The response should contain only those lines of the entries below that include the string "each".

(Beginning of Exercise materials)

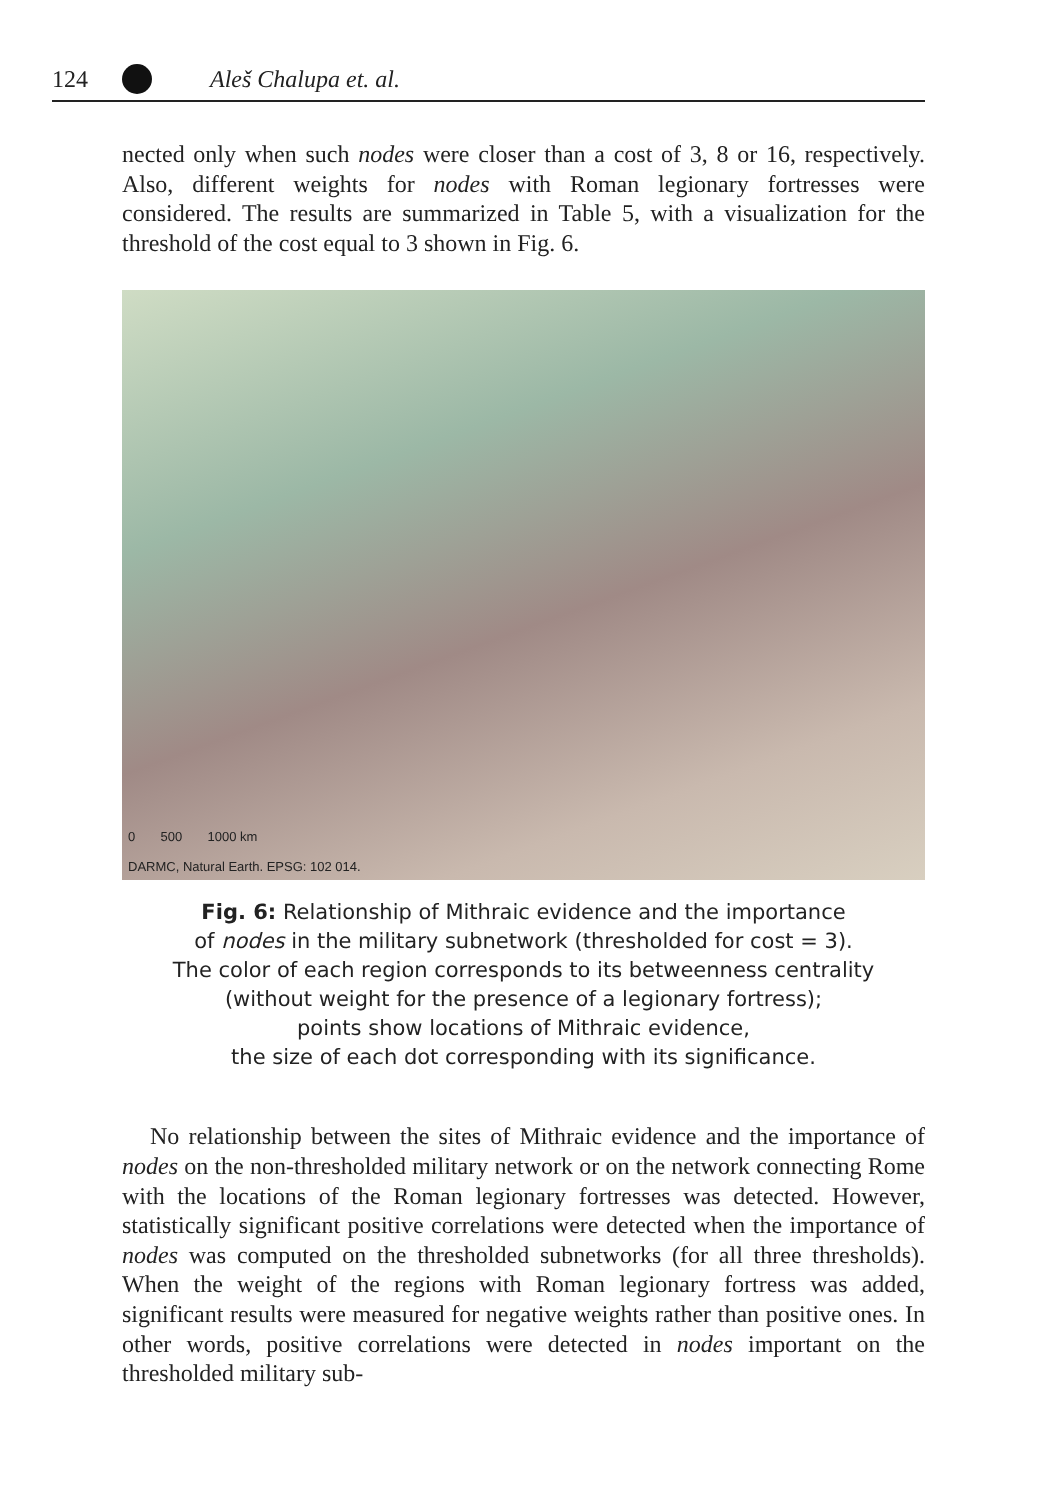124 Aleš Chalupa et. al.
nected only when such nodes were closer than a cost of 3, 8 or 16, respectively. Also, different weights for nodes with Roman legionary fortresses were considered. The results are summarized in Table 5, with a visualization for the threshold of the cost equal to 3 shown in Fig. 6.
0 500 1000 km
DARMC, Natural Earth. EPSG: 102 014.
Fig. 6: Relationship of Mithraic evidence and the importance
of nodes in the military subnetwork (thresholded for cost = 3).
The color of each region corresponds to its betweenness centrality
(without weight for the presence of a legionary fortress);
points show locations of Mithraic evidence,
the size of each dot corresponding with its significance.
No relationship between the sites of Mithraic evidence and the importance of nodes on the non-thresholded military network or on the network connecting Rome with the locations of the Roman legionary fortresses was detected. However, statistically significant positive correlations were detected when the importance of nodes was computed on the thresholded subnetworks (for all three thresholds). When the weight of the regions with Roman legionary fortress was added, significant results were measured for negative weights rather than positive ones. In other words, positive correlations were detected in nodes important on the thresholded military sub-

(End of Exercise materials)

Solution for this task:
The color of each region corresponds to its betweenness centrality
the size of each dot corresponding with its significance.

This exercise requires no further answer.